Group Touts Importance of Chronic Disease Care in Health Reform
Some health care experts have sought to convince presidential candidates to include preventive care and disease management provisions for chronic diseases in their health care proposals, saying that such efforts could reduce annual health care spending by $100 billion to $125 billion, the McClatchy/Kansas City Star reports.
According to experts, such savings that could help fund an expansion of health insurance to more residents.
Chronic diseases -- such as diabetes, heart disease, cancer and obesity -- account for 75% of U.S. health care spending, but patients with such diseases receive only 56% of the preventive care recommended for their conditions.
Kenneth Thorpe, chair of the Emory University Department of Health Policy and Management; former Surgeon General Richard Carmona; and former CMS Administrator Mark McClellan have established the Partnership To Fight Chronic Disease -- a bipartisan coalition of health, public interest and business organizations -- to raise awareness about health care spending for chronic diseases in states with early presidential primaries and caucuses.
Thorpe also has consulted with Democratic presidential candidates Sens. Barack Obama (Ill.) and Hillary Rodham Clinton (N.Y.) and former Sen. John Edwards (N.C.), and the candidates "all appear to have heeded his message," the Star reports.
Thorpe said, "We're trying to jump-start the debate about health care reform in a more productive way that doesn't just initially go into the political bickering over how to pay for it" (Pugh, McClatchy/Kansas City Star, 7/26).
Chronic diseases account for much of annual health care spending, and such conditions "often can be well-managed and costs contained when physicians, patients, employers and insurers all pull in one direction -- promoting and embracing healthy lifestyles," Merrill Matthews, director of the Council for Affordable Health Insurance, writes in a Washington Times opinion piece.
"In the growing political debate over how to reform" the health care system, lawmakers should not ignore that "such a small percentage accounts for the vast majority of expenditures," Matthews writes. According to Matthews, "patient compliance is a real problem" because only "about 50% of patients take their medication as directed," but the "percentage can increase sharply when patients are actively monitored." He adds that preventive care and wellness programs can reduce the severity of many chronic diseases.

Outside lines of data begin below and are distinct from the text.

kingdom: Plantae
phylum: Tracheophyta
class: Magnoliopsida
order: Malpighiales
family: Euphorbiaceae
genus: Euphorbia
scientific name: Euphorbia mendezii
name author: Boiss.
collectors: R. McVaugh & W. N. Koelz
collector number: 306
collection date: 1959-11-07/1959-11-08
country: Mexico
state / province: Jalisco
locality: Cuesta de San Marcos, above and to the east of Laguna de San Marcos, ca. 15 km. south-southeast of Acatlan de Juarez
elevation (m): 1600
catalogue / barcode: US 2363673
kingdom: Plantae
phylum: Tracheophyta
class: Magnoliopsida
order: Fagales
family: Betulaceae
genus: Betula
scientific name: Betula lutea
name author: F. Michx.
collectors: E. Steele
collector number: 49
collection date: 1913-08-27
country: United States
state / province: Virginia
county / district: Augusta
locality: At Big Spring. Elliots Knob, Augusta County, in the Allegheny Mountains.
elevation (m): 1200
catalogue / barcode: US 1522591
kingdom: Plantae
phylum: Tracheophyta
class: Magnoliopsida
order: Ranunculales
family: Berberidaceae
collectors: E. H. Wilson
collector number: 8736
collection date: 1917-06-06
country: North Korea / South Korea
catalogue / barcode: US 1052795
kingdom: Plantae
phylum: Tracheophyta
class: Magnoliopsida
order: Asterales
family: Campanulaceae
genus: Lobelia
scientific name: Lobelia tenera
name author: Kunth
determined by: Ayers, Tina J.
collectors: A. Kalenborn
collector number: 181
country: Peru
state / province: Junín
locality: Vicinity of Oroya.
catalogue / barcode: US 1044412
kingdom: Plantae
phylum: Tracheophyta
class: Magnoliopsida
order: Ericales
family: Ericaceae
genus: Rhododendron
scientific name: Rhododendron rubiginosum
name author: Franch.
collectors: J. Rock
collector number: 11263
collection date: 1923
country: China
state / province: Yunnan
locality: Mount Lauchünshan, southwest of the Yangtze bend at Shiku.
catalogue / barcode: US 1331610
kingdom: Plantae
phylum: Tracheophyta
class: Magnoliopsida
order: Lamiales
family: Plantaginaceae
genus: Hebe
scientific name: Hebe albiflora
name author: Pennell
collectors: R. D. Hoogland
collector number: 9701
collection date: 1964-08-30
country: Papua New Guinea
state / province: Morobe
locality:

In addition, Matthews writes that lawmakers, health care providers and health care payers should "look for ways to provide incentives for good behavior," such as the reduction or elimination of copayments for some medications for chronic diseases. He writes, "If we really want to lower health care spending and improve care ... it will take proactive steps on the part of health care providers, employers, insurers and, ultimately, patients" (Matthews, Washington Times, 7/27).